Analyzing Failure Rates, we determined that Public resolvers generally have comparable reliability for DoTCP and DoUDP. However, Probe resolvers show a significantly different behavior, as their failure rate for DoTCP is considerably higher with 74.96%; as a result, DoTCP queries targeting Probe resolvers fail in 3 out of 4 cases. Therefore, Probe resolvers largely do not comply with the standard described in RFC 7766, which states that all DNS implementations MUST support both DoUDP as well as DoTCP. As such, Probe resolvers face issues with fallback to DoTCP in case of large DNS responses to date. This problem will only aggravate in the future: As DNS response sizes will continue to grow, the need for DoTCP will solidify.

Acknowledgements

We thank Jan Rüth, Alessandro Finamore, Matteo Varvello, and the anonymous reviewers for their insightful feedback and guidance. In addition, we thank RIPE Atlas for providing the measurement infrastructure. This work was partly supported by the Volkswagenstiftung Niedersächsisches Vorab (Funding No. ZN3695).

References

Appendix - Reproducibility

In order to enable the reproduction of our findings, we make the raw data of our measurements as well as the analysis scripts and supplementary files publicly available on GitHub:

https://github.com/kosekmi/2022-ccr-dns-over-tcp-from-the-edge

This section gives an overview over the contents of the repository. More details are provided in the README.md within the GitHub repository.

Repository Overview

  • The file analysis.ipynb is a jupyter notebook containing all analyses detailed in the paper.

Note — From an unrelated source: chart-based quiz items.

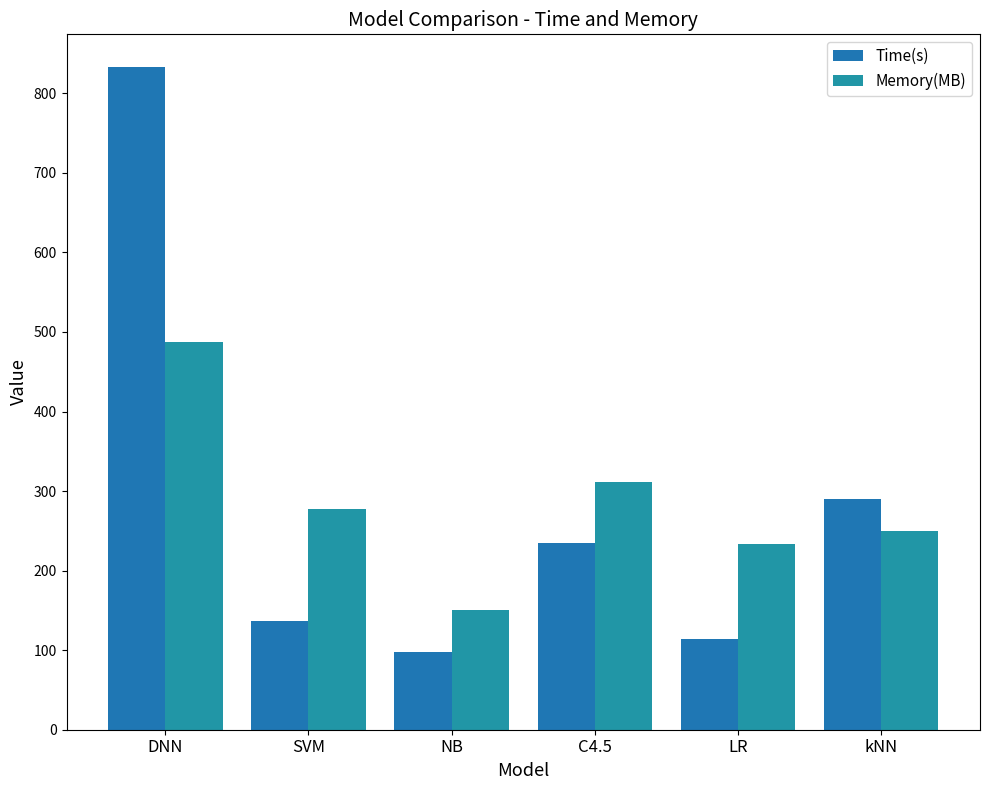

Does the chart contain any negative values?

No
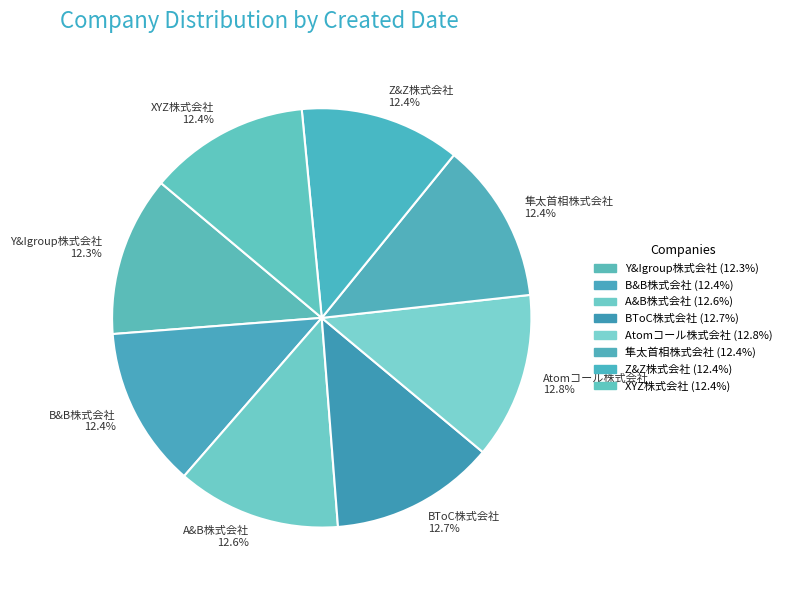

What percentage is the Y&Igroup株式会社 slice, to the nearest percent?

12%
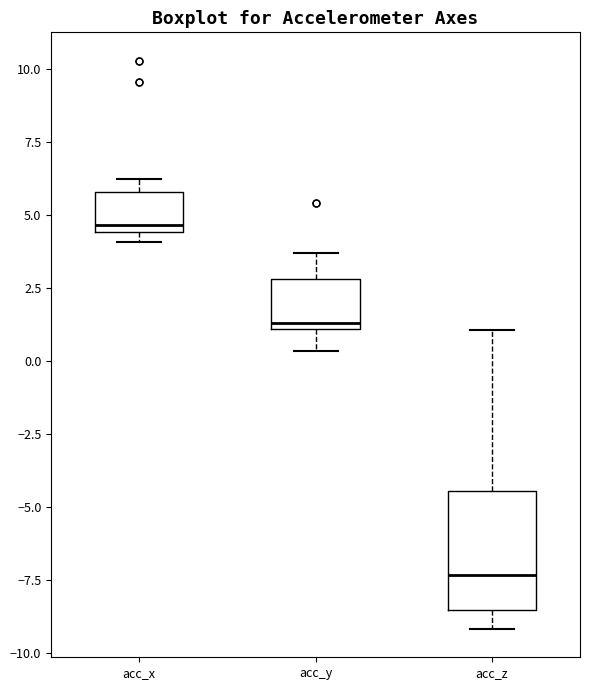

Which box has the highest median line?

acc_x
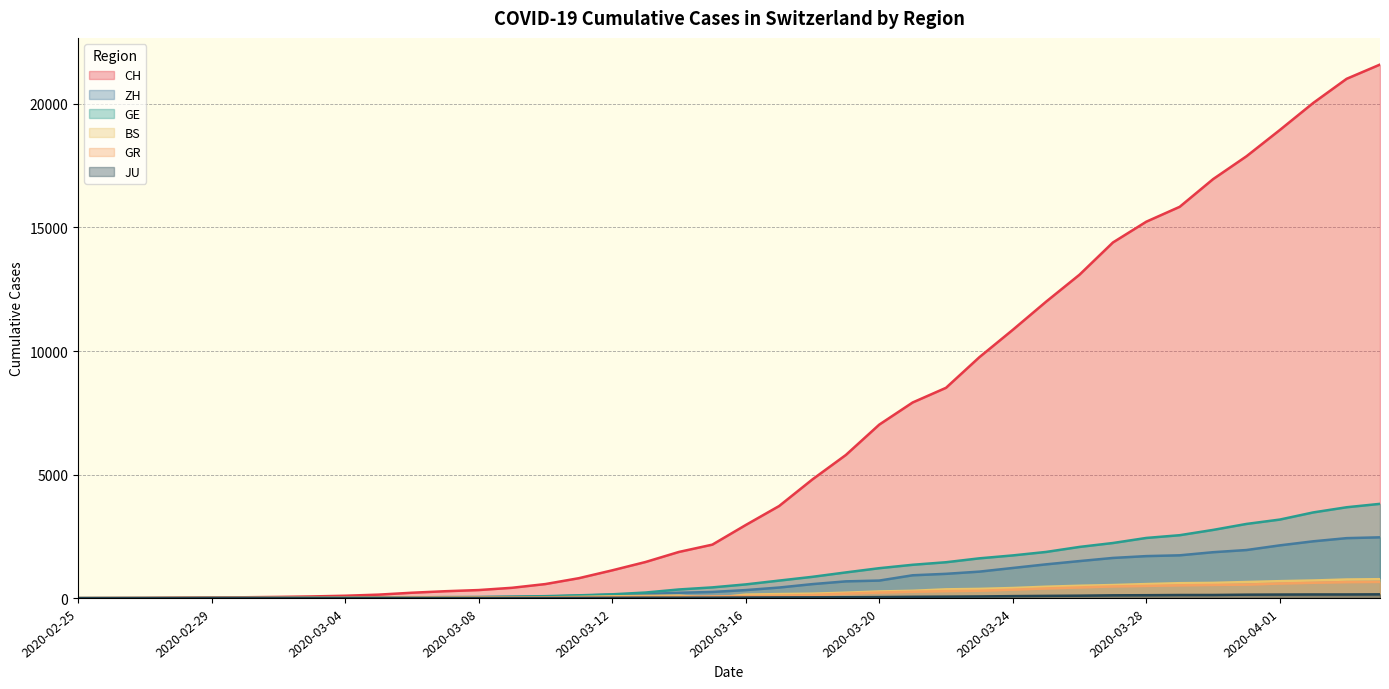

What is the label of the 2nd point from the left?

2020-02-26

  • The supplementary file public-resolvers-ipv4s.csv is single column text file containing a list of known public resolvers (used in related work).

  • The supplementary file pyasn.dat is a 2 columns text file mapping RIPEAtlas (RA) probes IP address to the related ASN.

  • The file measurements.parquet contains the full measurements campaign run via RA probes.

Analysis

  • Open the Jupyter Notebook analysis.ipynb.

  • Run the Jupyter Notebook. Depending on machine capabilities, this can take from several minutes up to a few hours for the full dataset.